Personal information
- Date of birth: September 21, 1985 (age 40)
- Place of birth: Dunedin, Florida, United States
- Height: 5 ft 11 in (1.80 m)
- Position(s): Midfielder

Youth career
- 2001: IMG Academy

College career
- Years: Team / Apps / (Gls)
- 2004: Furman Paladins
- 2005–2008: Campbell Fighting Camels

Senior career*
- Years: Team / Apps / (Gls)
- 2007–2008: Carolina Dynamo / 13 / (4)
- 2010: Carolina Dynamo / 14 / (2)
- 2011: Wilmington Hammerheads / 16 / (1)
- Total:  / 43 / (6)

= Richard Jata =

American soccer player (born 1985)

Richard Jata (born September 21, 1985, in Dunedin, Florida) is an American soccer player.

==Career==
===College and amateur===
Jata began his college career at Furman University, where he led the team in points. After one season with Furman he transferred to Campbell University. During his time at Campbell, he was a three-time All-South region midfielder, had 12 game-winning goals, was a three-time All-Atlantic Sun Conference First Team selection (2006, 2007, 2008), and amassed 71 points (28 goals, 15 assists) in 3 seasons. In Jata's senior year at Campbell he led the team to a 14–6 record, including an undefeated record in A-Sun conference play. He also achieved numerous individual awards, including being named the 2008 Athlete of the Year, the 2008 Atlantic Sun Conference Player of the Year, a 2008 NSCAA All-American Second Team selection, and a 3-time NCCSIA All-State team selection from 2006 to 2008. He finished his college career with 32 goals and 18 assists.
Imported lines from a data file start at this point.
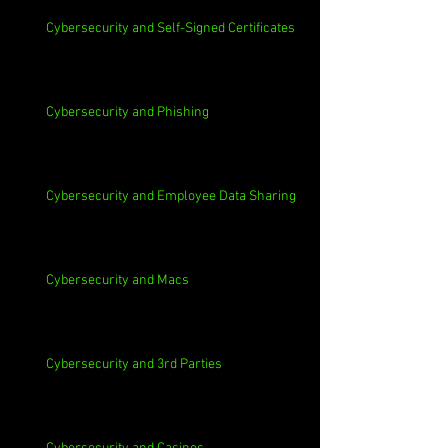
Cybersecurity and Self-Signed Certificates
Cybersecurity and Phishing
Cybersecurity and Employee Data Sharing
Cybersecurity and Macs
Cybersecurity and 3rd Parties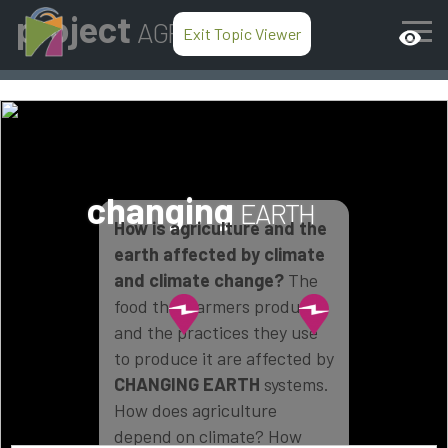
project
AGRICULTURE
Exit Topic Viewer
visibility
changing
EARTH
How is agriculture and the
earth affected by climate
and climate change?
The
food that farmers produce
and the practices they use
to produce it are affected by
CHANGING EARTH
systems.
How does agriculture
depend on climate? How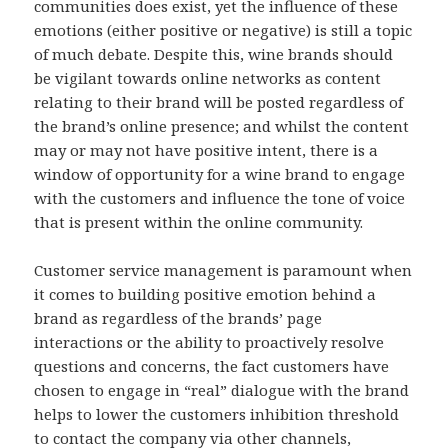
communities does exist, yet the influence of these
emotions (either positive or negative) is still a topic
of much debate. Despite this, wine brands should
be vigilant towards online networks as content
relating to their brand will be posted regardless of
the brand’s online presence; and whilst the content
may or may not have positive intent, there is a
window of opportunity for a wine brand to engage
with the customers and influence the tone of voice
that is present within the online community.
Customer service management is paramount when
it comes to building positive emotion behind a
brand as regardless of the brands’ page
interactions or the ability to proactively resolve
questions and concerns, the fact customers have
chosen to engage in “real” dialogue with the brand
helps to lower the customers inhibition threshold
to contact the company via other channels,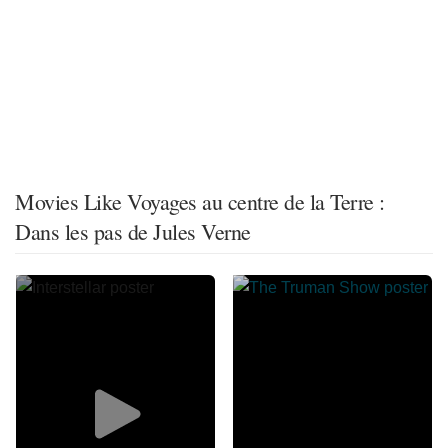
Movies Like Voyages au centre de la Terre :
Dans les pas de Jules Verne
During his college career, Jata played with USL Premier Development League club Carolina Dynamo during their 2007 and 2008 seasons.

===Professional===
Jata was drafted in the fourth round (58th overall) of the 2009 MLS SuperDraft by Chicago Fire, but failed to make their final roster and was released by the club during their pre-season. He then proceeded to trial with numerous clubs in the US and Europe, but failed to sign with any of them. Jata eventually returned to USL PDL club Carolina Dynamo to play for them during their 2010 season.

Due to his perceived funny and touching speech at the 2009 MLS SuperDraft, Jata's journey in trying to secure a pro contract were followed and blogged about heavily on the internet, including one run by his brother for Campbell University.

Jata signed his first professional contract in February 2011, joining USL Pro club Wilmington Hammerheads. He made his professional debut on April 17, 2011, in Wilmington's first game of the 2011 season, a 1–0 win over the Rochester Rhinos. Jata left Wilmington at the end of the 2011 season for personal reasons.